Sementara itu, Trudeau mengatakan pekan lalu bahwa Kanada tetap berkomitmen untuk membantu negara-negara miskin mengatasi COVID-19 melalui janji $ 220 juta untuk COVAX, dan komitmen $ 865 juta kepada ACT Accelerator, yang mencoba memastikan negara-negara berpenghasilan rendah dan menengah. memiliki akses yang adil ke perawatan medis selama pandemi.

Tetapi Jorge Moreira da Silva, direktur kerja sama pengembangan OECD, mengatakan COVAX kekurangan dana sebesar US $ 5 miliar, sementara Organisasi Kesehatan Dunia memperkirakan kekurangan US $ 27 miliar untuk ACT Accelerator.
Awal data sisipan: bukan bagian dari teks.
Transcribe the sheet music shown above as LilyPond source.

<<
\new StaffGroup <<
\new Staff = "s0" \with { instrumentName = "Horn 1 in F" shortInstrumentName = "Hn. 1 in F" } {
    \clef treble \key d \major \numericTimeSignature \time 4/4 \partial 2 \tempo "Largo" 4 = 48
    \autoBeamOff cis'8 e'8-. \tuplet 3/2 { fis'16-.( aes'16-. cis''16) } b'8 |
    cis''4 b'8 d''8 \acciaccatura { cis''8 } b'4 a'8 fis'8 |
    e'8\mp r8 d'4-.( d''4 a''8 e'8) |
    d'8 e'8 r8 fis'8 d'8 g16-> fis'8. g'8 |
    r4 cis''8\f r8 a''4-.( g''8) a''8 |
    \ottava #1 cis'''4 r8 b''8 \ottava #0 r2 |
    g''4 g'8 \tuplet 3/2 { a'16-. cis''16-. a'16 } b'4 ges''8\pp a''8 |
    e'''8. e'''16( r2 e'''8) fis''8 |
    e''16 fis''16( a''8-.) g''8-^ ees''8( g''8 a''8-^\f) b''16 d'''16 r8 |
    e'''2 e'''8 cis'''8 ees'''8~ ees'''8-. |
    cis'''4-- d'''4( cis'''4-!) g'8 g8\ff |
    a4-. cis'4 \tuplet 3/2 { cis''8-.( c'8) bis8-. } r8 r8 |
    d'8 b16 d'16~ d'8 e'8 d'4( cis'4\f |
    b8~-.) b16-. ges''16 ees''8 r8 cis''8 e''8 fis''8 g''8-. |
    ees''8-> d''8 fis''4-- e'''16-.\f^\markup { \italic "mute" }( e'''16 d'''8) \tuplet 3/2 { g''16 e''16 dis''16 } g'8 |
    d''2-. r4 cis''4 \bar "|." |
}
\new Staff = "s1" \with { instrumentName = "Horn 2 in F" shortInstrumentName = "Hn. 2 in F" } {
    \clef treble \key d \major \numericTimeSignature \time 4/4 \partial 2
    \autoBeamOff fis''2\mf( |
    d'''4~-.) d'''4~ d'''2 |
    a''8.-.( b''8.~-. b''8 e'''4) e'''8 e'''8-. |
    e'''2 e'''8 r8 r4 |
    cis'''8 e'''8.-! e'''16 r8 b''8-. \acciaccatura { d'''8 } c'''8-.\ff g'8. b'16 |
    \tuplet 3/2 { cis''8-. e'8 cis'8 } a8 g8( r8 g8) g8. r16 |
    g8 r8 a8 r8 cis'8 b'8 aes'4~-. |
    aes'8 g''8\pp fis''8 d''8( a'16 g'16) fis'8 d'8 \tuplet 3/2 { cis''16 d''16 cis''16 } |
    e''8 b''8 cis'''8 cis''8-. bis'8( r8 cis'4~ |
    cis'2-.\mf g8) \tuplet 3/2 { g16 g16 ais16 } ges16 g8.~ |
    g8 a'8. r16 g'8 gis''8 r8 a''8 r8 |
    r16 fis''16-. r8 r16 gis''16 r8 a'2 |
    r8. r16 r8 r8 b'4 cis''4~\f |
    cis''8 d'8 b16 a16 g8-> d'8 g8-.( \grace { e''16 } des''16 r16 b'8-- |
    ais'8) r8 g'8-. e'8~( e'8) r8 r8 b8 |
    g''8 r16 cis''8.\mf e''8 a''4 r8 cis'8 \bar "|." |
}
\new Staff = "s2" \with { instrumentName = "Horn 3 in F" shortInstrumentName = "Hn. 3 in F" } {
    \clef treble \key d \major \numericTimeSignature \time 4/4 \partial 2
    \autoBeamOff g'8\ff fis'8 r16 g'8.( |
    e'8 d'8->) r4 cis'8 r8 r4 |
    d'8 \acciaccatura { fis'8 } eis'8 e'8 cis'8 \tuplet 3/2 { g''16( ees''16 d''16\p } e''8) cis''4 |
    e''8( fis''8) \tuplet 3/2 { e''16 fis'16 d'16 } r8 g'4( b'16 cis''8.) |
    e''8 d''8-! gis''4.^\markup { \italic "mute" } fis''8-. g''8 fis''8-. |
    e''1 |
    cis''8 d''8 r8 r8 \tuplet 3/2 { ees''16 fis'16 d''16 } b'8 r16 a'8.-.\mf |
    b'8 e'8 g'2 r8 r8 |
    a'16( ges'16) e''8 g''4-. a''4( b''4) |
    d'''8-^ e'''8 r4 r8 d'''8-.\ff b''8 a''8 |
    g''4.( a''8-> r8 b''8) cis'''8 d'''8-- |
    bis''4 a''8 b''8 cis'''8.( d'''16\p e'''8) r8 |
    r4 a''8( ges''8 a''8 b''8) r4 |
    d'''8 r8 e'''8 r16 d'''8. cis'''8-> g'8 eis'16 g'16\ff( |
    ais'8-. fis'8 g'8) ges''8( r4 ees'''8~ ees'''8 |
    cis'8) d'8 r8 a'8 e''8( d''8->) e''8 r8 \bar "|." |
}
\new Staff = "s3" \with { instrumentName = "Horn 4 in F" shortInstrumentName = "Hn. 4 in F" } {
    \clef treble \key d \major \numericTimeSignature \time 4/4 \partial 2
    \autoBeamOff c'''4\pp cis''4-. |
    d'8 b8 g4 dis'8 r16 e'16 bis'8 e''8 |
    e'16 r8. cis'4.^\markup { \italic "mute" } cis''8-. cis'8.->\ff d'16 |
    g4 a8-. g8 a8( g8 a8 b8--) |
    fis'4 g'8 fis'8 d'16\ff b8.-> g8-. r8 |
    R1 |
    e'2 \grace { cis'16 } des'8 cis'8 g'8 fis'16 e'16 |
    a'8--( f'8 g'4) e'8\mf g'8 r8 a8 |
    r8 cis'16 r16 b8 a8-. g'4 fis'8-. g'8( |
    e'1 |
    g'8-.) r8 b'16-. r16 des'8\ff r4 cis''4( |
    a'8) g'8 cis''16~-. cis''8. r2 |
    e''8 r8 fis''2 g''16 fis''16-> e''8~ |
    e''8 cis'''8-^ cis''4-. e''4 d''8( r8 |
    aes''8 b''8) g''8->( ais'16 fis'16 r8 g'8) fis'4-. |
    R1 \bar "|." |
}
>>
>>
Dr. Tedros Adhanom Ghebreyesus, direktur jenderal WHO, mengatakan 75 persen dosis vaksin sedang diberikan di 10 negara kaya.

“Dapat dimengerti bahwa pemerintah ingin memprioritaskan memvaksinasi pekerja kesehatan mereka sendiri dan orang tua terlebih dahulu. Tetapi tidak benar untuk memvaksinasi orang dewasa muda yang sehat di negara kaya sebelum petugas kesehatan dan orang tua di negara berpenghasilan rendah,” kata Tedros kepada forum OECD.

“Kita harus memastikan bahwa vaksin, diagnostik, dan terapi penyelamat hidup menjangkau mereka yang paling berisiko dan berada di garis depan di semua negara. Ini bukan hanya keharusan moral. Ini juga keharusan ekonomi.”

Trudeau telah berulang kali mengatakan bahwa semua warga Kanada yang menginginkan vaksin akan mendapatkannya pada akhir September tetapi terlalu dini untuk mengatakan bagaimana pemerintah pada akhirnya akan memutuskan untuk membagikan kelebihan dosisnya secara global.

Pada forum Senin, juru bicara industri farmasi mengatakan kesulitan pengiriman vaksin ke negara-negara miskin akan berubah menjadi “sukses besar” dalam beberapa bulan mendatang.

“Saya pikir berbahaya untuk dibicarakan, Anda tahu, ini adalah ketidakadilan moral yang besar sekarang karena … Anda akan memiliki peluncuran yang signifikan ke negara-negara berkembang,” kata Thomas Cueni, direktur jenderal Federasi Internasional Produsen dan Asosiasi Farmasi.

“Saya belum pernah melihat satu pun negara industri, mungkin dengan pengecualian Israel, di mana orang-orang muda dan sehat divaksinasi.”

Laporan oleh The Canadian Press ini pertama kali diterbitkan pada 9 Februari 2021.